I can think of at least two other ways to deal with this if you must impose a "major.minor.patch" format:
  • Make a single 32bit number out of the build and revision numbers (both 16bit) and use that as the "patch" number. Downside: You can no longer visually compare NuGet package version and assembly version.
  • Concat both build and revision numbers filling up the revision number on the left with zeros up to 5 digits, e.g. "1.2.345.678" becomes "1.2.34500678". Downside: Resulting patch number exceeds 32bits.
Nov 15, 2014 at 5:57 PM
Can someone list what the effective change here is? As I understand it, semantic versioning is more of a technique than an actual numbering system. Is this all just talking about whether the z in w.x.y.z is ignored or not?

If so, that seems like a meaningless change that offers no real value.

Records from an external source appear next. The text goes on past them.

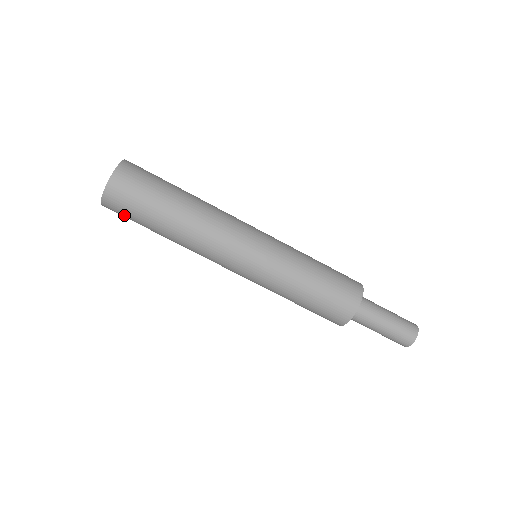
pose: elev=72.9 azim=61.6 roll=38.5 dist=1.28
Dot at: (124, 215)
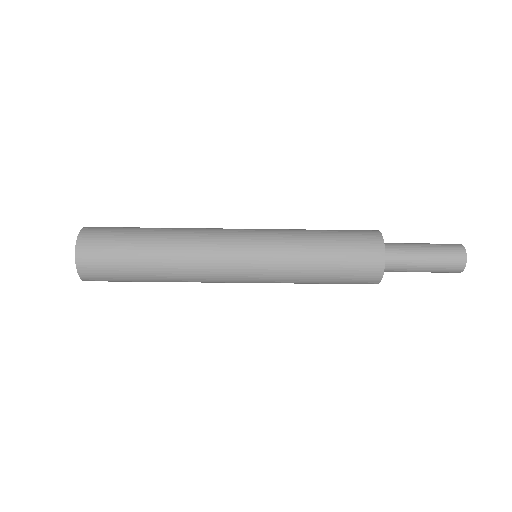
Dot at: (108, 279)
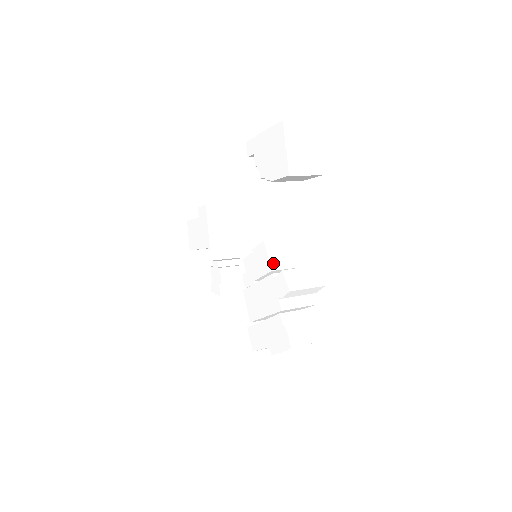
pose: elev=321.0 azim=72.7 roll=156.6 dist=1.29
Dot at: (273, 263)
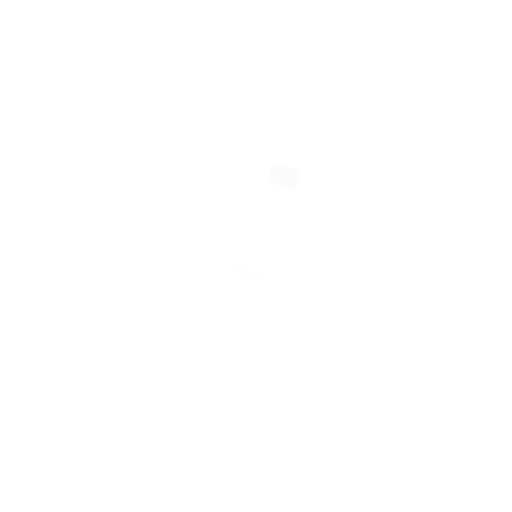
Dot at: occluded
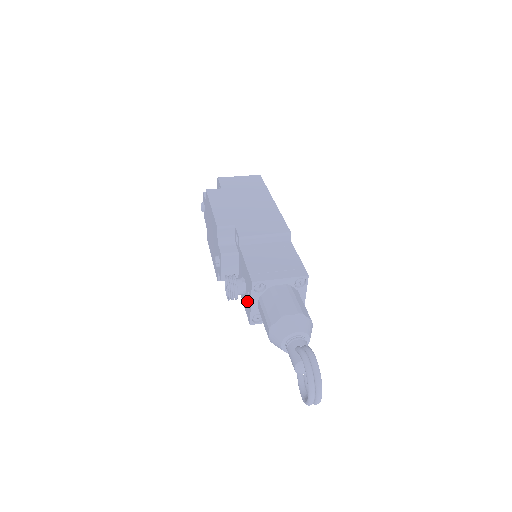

Currently those that that want to version with x.y.z.* can, and those that want to version with w.x.y.z can as well. What real value add is there in limiting whether people utilize the last number or not?

Unless I misunderstand, all we are talking about is going from n numbers in a version to n-1 numbers in a version. Nothing will really change by forcing 3 numbers instead of 4. This won't force people to give special meaning to the first 3 version numbers. In fact, I would argue that it will imply that semantic versioning is being used when there is no enforcement of that in place. Those that were doing 4 before will just cram the fourth number into the third, or shift everything to the left a place and drop the first. With 4 numbers, there is at least the hint that when someone only uses 3 of the numbers there is an increased chance that they are following the semantic versioning guidelines.

As an alternative, I think it would provide much more value if an additional metadata flag was added to the nuspec file (or assembly info) that allowed the developer to assert that they follow SemVer. Then NuGet could validate that only 3 numbers were used and mark the package as such on NuGet.org.
Nov 18, 2014 at 5:41 PM
We decided NOT to require semantic versions. We'll maintain support for 4-part version numbers.